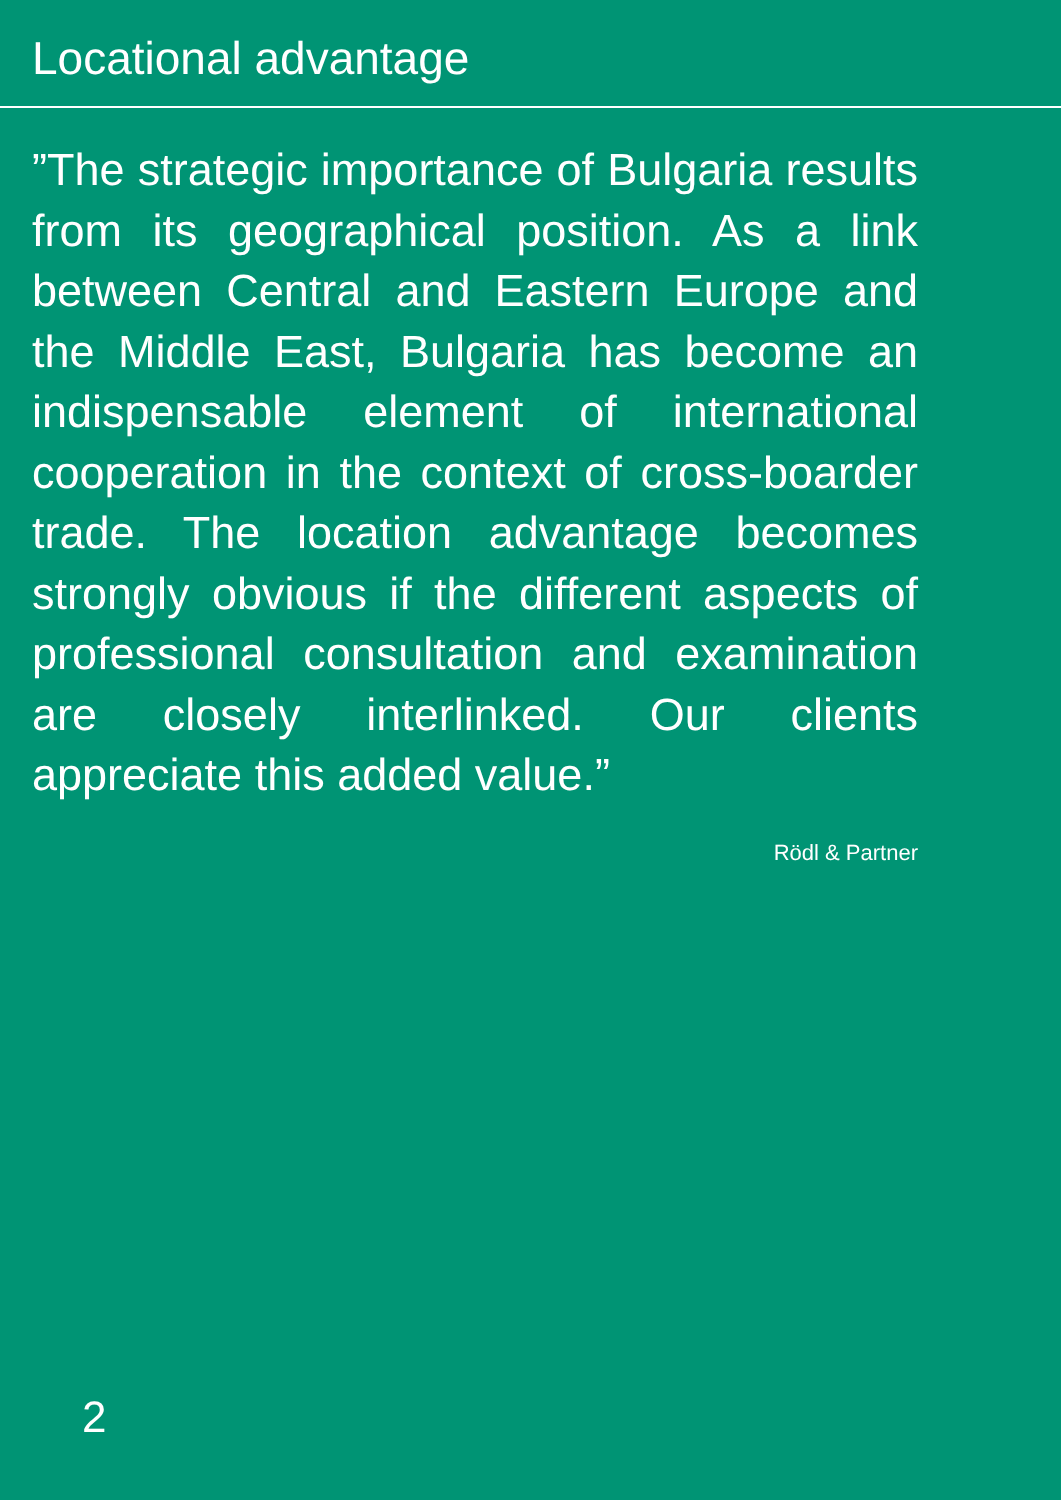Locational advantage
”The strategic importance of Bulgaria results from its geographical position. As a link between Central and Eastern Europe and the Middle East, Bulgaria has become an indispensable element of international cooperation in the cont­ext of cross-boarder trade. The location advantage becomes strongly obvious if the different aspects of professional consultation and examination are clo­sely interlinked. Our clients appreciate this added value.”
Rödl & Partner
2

...

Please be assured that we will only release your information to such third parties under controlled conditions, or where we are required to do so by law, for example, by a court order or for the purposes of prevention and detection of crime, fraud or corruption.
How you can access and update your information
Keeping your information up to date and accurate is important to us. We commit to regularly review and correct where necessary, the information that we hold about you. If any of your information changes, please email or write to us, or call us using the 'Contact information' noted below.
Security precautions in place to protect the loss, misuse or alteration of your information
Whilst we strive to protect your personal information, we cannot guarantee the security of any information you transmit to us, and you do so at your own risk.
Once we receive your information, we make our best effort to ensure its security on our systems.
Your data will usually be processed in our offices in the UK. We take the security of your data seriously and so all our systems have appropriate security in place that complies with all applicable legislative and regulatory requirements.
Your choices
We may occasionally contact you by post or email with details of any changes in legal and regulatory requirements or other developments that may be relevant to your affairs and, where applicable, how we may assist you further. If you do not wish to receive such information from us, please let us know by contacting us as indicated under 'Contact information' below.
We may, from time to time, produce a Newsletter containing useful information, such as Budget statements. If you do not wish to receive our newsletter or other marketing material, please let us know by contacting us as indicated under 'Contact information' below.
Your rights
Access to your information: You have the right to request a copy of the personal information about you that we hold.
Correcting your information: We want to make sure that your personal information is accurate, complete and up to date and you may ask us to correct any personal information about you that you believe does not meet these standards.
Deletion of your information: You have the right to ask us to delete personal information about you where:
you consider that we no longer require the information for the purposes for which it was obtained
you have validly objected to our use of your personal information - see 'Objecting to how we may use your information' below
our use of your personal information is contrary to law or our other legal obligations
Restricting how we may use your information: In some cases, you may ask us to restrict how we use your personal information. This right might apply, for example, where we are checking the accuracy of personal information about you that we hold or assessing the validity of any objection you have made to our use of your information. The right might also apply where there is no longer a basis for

* **What to do**
Each line above from the one with "Security precautions in" up to and including the one with "Whilst we strive" must be set down exactly, and no line outside that span may appear.

* **Exercise output**
Security precautions in place to protect the loss, misuse or alteration of your information
Whilst we strive to protect your personal information, we cannot guarantee the security of any information you transmit to us, and you do so at your own risk.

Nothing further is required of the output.